Raised by: Richard Cyganiak
On product: 

The lexical space of xsd:string doesn't cover all Unicode strings.

I assume we will end up referring to XSD 1.1 for the definition of xsd:string [1]. That document leaves it up to implementations whether they support the XML 1.0 or XML 1.1; accordingly, the definition of allowed characters in an xsd:string is [2] or [3].

The more permissive one from XML 1.1:

    Char ::= [#x1-#xD7FF] | [#xE000-#xFFFD] | [#x10000-#x10FFFF]

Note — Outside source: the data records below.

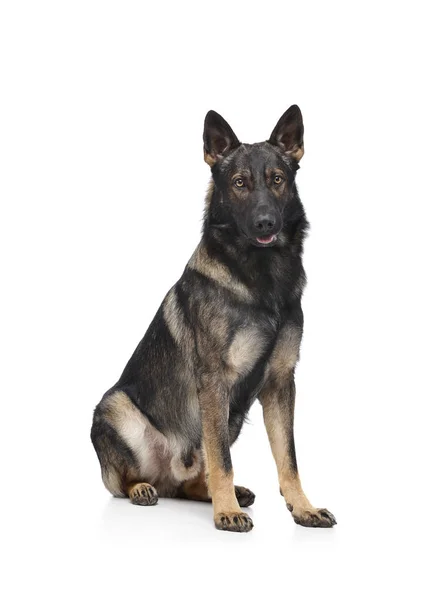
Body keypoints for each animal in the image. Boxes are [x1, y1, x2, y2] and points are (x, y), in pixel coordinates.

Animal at [90, 105, 336, 532]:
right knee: (123, 482)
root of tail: (167, 475)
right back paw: (145, 488)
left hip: (231, 415)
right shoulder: (215, 382)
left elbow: (288, 459)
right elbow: (223, 459)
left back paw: (221, 493)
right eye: (239, 183)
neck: (261, 278)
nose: (265, 223)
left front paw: (302, 507)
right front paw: (226, 513)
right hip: (114, 406)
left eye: (277, 180)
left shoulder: (279, 383)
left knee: (193, 479)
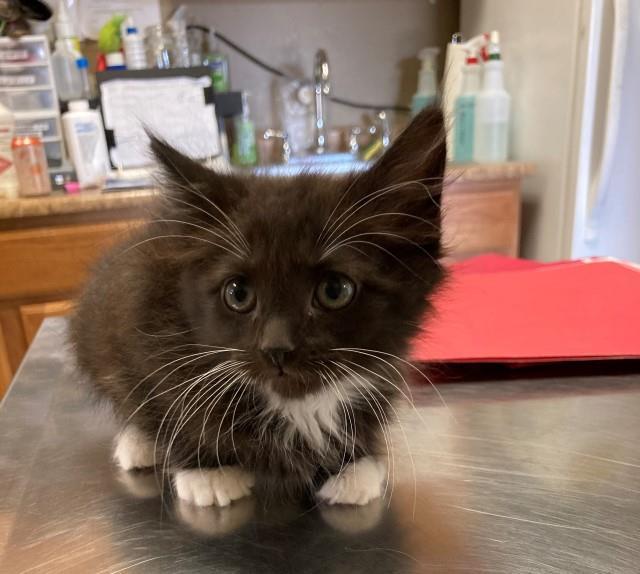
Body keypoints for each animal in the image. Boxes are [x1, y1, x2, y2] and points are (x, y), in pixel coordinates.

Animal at [70, 107, 444, 508]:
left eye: (334, 290)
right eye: (238, 293)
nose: (276, 348)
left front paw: (352, 463)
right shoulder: (140, 325)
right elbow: (163, 398)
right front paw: (207, 469)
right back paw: (139, 443)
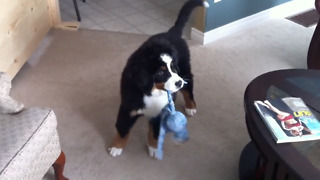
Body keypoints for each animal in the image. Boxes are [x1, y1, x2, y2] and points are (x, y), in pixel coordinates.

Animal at [109, 0, 209, 158]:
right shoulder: (128, 107)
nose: (178, 82)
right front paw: (116, 147)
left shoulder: (161, 111)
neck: (152, 92)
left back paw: (191, 106)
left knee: (189, 87)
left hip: (185, 69)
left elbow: (155, 132)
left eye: (173, 68)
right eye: (161, 72)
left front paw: (154, 148)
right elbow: (123, 129)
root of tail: (171, 32)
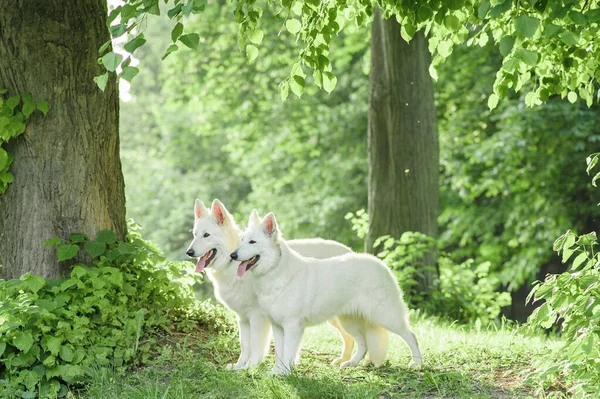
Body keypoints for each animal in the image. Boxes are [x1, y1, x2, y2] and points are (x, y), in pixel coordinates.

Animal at [185, 200, 386, 372]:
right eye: (195, 235)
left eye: (206, 235)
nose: (189, 252)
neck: (231, 264)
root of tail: (350, 251)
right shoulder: (242, 318)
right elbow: (245, 345)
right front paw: (239, 366)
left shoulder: (258, 317)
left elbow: (255, 345)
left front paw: (251, 367)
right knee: (351, 337)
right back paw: (345, 360)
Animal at [230, 212, 422, 376]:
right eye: (242, 240)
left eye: (252, 242)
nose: (232, 255)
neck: (275, 271)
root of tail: (382, 264)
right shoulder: (278, 327)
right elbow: (279, 353)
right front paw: (276, 372)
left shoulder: (292, 326)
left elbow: (288, 352)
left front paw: (285, 373)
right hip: (349, 321)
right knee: (363, 343)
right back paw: (351, 363)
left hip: (385, 316)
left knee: (411, 335)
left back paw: (417, 363)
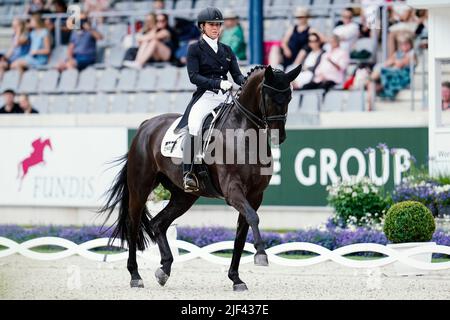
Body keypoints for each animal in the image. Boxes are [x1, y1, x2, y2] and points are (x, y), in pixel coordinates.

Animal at [99, 63, 302, 292]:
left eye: (289, 97)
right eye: (268, 96)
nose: (279, 136)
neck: (244, 135)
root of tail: (146, 125)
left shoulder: (255, 195)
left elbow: (241, 233)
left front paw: (236, 279)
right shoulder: (233, 191)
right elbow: (253, 218)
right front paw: (260, 254)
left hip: (184, 196)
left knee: (158, 224)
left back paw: (164, 269)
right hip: (140, 187)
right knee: (133, 225)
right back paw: (135, 275)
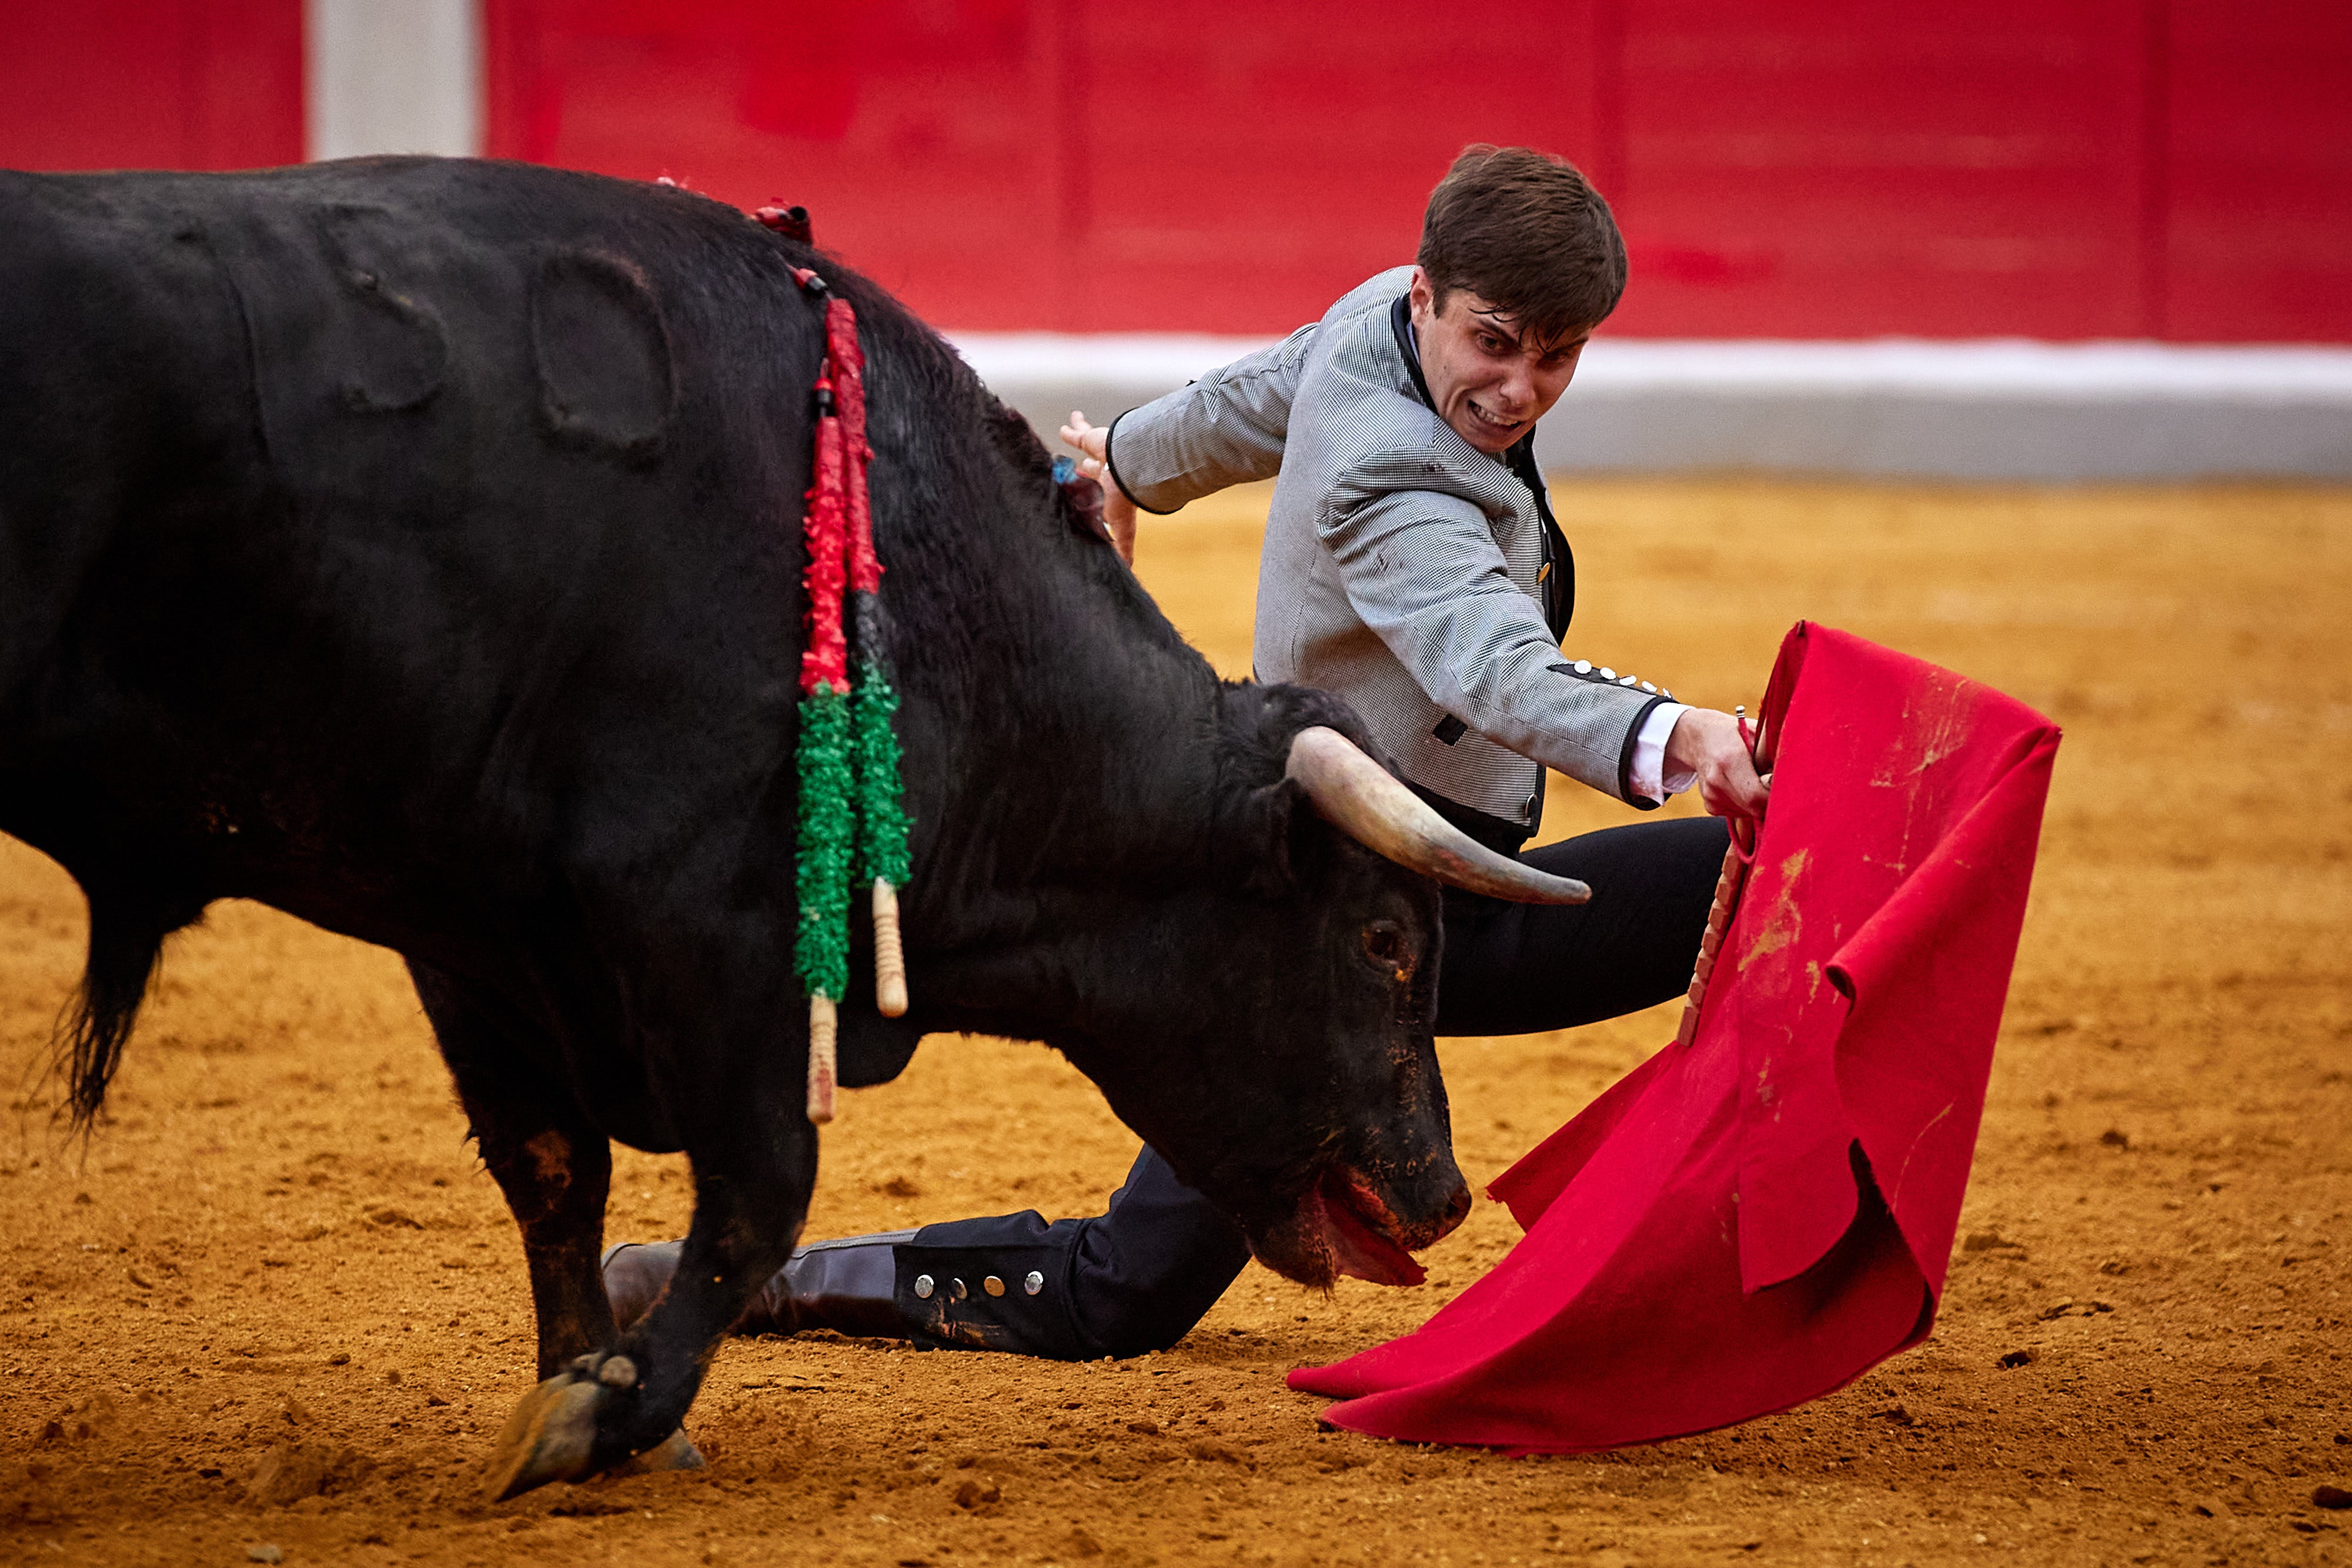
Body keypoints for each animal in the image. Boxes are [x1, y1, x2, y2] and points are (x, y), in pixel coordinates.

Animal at [4, 159, 1486, 1495]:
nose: (1445, 1194)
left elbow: (554, 1169)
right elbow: (757, 1189)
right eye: (1382, 941)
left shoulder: (476, 927)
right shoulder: (705, 926)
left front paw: (581, 1391)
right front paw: (603, 1413)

This excludes #x0, Unicode codepoint U+0000. XML 1.0 also excludes a number of other control codes in the #x0-#x1F range.

The definition of “lexical form” in RDF 2004 [4] says “Unicode string”, which according to [5] includes *all* codepoints including the control codes.

So, any string that includes #x0 was a valid untagged plain literal in RDF 2004. In RDF 1.1, it will be typed as an xsd:string, and thus will be an ill-typed literal.

(On the other hand, such strings could never be serialized in RDF/XML or XHTML+RDFa; they were serializable only in N-Triples and Turtle.)

Is this a problem? Can we go ahead with the new literal design despite this restriction? Should we acknowledge it in the RDF Concepts spec?

[1] http://www.w3.org/TR/2005/WD-xmlschema11-2-20050224/datatypes.html#string
[2] http://www.w3.org/TR/REC-xml/#dt-character
[3] http://www.w3.org/TR/xml11/#NT-Char
[4] http://www.w3.org/TR/rdf-concepts/#dfn-lexical-form
[5] http://www.unicode.org/versions/Unicode6.0.0/UnicodeStandard-6.0.pdf

Received on Friday, 19 August 2011 18:44:17 UTC